Provided further that where an assessee fails to deduct the whole or any part of the tax in accordance with the provisions of Chapter XVII-B on any such sum but is not deemed to be an assessee in default under the first proviso to sub-section (1) of section 201, then, for the purpose of this sub-clause, it shall be deemed that the asses­see has deducted and paid the tax on such sum on the date of furnishing of return of income by the resident payee referred to in the said proviso.

Explanation–For the purposes of this sub-clause,–

(i) ‘commission or brokerage’ shall have the same meaning as in clause (i) of the Explanation to section 194H;

(ii) ‘fees for technical services’ shall have the same meaning as in Explanation 2 to clause (vii) of sub-section (1) of section 9.

(iii) ‘professional services’”

8.3. Therefore, for invoking the provisions of section 40(a)(ia) of the Act, the following cumulative conditions, are required to be satisfied :–

(i) The impugned amount should be of the nature of interest, commission or brokerage, rent, royally, fees for professional services or fees for technical services or amounts payable to contractor or sub-contractor for carrying out any work as defined in the Explanation to the said section.

(ii) The assessee should be held liable under Chapter XVII-B of the Act for deduction of tax at source on such amounts/ payments.

(iii) The assessee should have failed to deduct tax at source on such payments or after deduction should have failed to pay it on or before the due date specified under section 139(1).

If all the aforesaid cumulative conditions are satisfied, then the said expenditure will be caught within the mischief of section 40(a)(ia) of the Act and will not be allowed as deduction under section 30 to 38 while computing income chargeable under the head “Profits and gains of busi­ness or profession”. In other words, if an amount satisfying all the afore­said conditions is claimed by the assessee by way of deduction under sections 30 to 38 of the Act while computing income under the head “Profits and gains of business or profession” (i.e., by debiting the same in the profit and loss account), the same shall be disallowed or added back while computing the income of the assessee under the said head in terms of section 40(a)(ia) of the Act.
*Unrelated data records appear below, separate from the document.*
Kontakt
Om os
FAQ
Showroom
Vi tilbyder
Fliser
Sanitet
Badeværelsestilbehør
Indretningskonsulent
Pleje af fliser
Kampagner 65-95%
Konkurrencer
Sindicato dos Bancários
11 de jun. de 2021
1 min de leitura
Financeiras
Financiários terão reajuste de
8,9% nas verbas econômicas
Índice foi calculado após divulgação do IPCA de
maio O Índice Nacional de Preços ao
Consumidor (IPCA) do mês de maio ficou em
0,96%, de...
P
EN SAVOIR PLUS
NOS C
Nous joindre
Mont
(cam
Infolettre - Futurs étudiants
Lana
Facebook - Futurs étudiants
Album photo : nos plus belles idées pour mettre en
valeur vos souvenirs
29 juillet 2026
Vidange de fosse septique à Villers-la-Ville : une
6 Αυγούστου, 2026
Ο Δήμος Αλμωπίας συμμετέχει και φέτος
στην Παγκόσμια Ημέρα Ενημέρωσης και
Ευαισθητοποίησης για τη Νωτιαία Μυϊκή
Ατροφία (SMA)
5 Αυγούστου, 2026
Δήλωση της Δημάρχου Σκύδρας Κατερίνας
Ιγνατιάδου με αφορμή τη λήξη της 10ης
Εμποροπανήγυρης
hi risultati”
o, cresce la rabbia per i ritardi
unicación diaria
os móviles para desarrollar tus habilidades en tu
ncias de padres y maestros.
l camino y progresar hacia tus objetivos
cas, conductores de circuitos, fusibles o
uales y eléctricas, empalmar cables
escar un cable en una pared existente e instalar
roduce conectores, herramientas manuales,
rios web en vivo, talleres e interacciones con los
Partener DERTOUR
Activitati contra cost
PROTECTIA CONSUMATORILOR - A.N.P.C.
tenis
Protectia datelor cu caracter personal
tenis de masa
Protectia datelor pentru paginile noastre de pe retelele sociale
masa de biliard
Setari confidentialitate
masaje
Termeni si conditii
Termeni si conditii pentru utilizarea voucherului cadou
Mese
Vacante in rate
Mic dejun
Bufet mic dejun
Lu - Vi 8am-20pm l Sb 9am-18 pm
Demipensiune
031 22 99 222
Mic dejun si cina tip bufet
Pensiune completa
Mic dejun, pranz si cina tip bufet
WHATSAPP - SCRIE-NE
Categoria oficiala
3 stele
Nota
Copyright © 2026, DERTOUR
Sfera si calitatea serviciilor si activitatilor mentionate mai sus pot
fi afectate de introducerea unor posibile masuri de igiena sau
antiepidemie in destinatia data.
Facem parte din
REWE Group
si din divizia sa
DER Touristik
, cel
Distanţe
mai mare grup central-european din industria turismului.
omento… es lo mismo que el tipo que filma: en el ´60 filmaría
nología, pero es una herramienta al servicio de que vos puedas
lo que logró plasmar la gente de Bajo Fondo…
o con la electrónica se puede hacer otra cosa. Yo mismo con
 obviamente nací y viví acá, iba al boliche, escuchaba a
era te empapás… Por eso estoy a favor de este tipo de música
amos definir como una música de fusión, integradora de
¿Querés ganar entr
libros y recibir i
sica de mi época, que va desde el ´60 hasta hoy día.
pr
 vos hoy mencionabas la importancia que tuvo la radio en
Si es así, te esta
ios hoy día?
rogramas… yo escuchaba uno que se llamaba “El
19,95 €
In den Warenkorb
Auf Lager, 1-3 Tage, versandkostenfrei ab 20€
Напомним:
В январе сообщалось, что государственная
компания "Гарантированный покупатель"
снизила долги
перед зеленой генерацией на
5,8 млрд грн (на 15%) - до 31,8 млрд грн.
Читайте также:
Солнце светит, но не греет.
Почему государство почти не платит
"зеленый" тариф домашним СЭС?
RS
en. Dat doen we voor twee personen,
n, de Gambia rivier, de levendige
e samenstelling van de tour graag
As a natural corollary, where the impugned amount is not claimed by the assessee by way of deduction under sections 30 to 38 of the Act while computing the income of the assessee under the head “Profits and gains of business or profession” the question of making any dis allowance under section 40(a)(ia) of the Act will not arise irrespec­tive of the fulfillment/non-fulfillment of the other conditions satisfied in points (i) to (iii) supra.

8.4. The assessee’s case does not fall within any of the conditions spec­ified under points (i) to (iii) supra. In the instant case, the impugned amount of discount of Rs. 71,42,777 over the gross value of RTL products sold/supplied by the assessee to the 110 retailers has not been claimed as deduction by the assessee under sections 30 to 38 of the Act Hence, the question of making any dis allowance or adding back of the said discount to the income of the assessee under section 40(a)(ia) of the Act does not arise.

9. Thus on this ground, we have to necessarily delete the dis allowance made under section 40(a)(ia) of the Act of an expenditure which was never claimed by the assessee. As we have accepted this contention of the asses­see and allowed the claim, we do not deal with the other contentions raised by the assessee, as it would be and academic exercise.

10. In the result, the dis allowance made is hereby deleted and the appeal of the assessee is allowed.